AIM OF THE TASK:
Count every line in the entries that contains "tumor". Report that count alone.

EXERCISE MATERIAL:
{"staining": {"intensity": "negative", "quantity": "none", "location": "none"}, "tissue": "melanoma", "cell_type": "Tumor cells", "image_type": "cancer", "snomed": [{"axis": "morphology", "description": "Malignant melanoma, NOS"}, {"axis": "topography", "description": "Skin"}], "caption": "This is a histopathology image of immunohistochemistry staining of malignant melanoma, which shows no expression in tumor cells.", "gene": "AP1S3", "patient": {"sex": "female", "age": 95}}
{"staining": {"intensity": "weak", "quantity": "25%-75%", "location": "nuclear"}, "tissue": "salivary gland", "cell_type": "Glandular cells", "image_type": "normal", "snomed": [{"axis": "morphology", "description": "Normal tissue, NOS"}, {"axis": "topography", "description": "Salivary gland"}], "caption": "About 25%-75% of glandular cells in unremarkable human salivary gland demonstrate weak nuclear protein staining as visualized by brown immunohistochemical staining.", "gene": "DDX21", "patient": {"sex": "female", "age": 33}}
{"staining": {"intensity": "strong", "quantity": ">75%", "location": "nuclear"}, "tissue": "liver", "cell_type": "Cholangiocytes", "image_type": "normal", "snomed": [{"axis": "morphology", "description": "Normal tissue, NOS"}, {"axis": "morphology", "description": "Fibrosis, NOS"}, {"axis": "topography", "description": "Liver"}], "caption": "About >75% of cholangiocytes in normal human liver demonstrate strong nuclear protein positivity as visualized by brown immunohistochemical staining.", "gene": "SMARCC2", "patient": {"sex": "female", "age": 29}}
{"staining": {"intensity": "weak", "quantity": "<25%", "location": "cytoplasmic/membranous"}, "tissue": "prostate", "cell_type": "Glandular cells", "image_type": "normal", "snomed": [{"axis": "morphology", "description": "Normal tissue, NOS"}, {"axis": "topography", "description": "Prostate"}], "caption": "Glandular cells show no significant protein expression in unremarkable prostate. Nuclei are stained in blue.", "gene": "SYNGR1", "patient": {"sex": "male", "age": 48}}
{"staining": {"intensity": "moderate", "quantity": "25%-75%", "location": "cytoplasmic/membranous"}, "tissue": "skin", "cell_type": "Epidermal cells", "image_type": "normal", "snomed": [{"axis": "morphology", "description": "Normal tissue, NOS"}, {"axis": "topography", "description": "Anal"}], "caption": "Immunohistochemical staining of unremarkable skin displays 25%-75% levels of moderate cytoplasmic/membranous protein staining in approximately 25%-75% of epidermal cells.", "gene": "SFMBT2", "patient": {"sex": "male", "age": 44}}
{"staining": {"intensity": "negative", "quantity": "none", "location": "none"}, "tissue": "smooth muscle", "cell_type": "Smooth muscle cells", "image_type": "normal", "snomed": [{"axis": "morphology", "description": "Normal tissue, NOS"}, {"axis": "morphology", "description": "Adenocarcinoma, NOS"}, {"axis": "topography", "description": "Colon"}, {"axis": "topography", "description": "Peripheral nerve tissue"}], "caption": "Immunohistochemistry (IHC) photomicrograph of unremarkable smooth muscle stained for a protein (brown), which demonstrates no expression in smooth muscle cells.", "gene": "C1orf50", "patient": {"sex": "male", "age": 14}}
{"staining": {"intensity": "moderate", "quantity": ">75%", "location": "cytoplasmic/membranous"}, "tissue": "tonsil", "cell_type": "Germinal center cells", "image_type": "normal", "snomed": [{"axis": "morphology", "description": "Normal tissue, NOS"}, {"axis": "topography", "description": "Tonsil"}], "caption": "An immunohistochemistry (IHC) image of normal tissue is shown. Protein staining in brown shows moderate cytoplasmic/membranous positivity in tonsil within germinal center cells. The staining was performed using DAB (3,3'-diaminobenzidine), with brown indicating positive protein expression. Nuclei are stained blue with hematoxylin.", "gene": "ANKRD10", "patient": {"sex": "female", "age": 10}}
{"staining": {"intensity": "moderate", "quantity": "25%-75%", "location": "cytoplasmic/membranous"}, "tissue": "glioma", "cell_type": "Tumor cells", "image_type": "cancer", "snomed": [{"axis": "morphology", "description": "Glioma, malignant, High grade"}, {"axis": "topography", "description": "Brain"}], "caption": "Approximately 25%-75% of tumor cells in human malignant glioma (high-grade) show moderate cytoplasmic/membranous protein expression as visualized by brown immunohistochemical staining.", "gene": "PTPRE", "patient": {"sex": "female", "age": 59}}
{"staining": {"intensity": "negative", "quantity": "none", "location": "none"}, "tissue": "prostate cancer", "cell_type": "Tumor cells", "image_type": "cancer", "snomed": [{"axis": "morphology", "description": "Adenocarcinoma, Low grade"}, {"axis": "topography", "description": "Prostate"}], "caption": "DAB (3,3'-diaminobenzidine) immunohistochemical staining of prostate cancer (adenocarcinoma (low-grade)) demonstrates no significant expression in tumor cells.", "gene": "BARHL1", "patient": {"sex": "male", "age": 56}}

WRITTEN SOLUTION:
3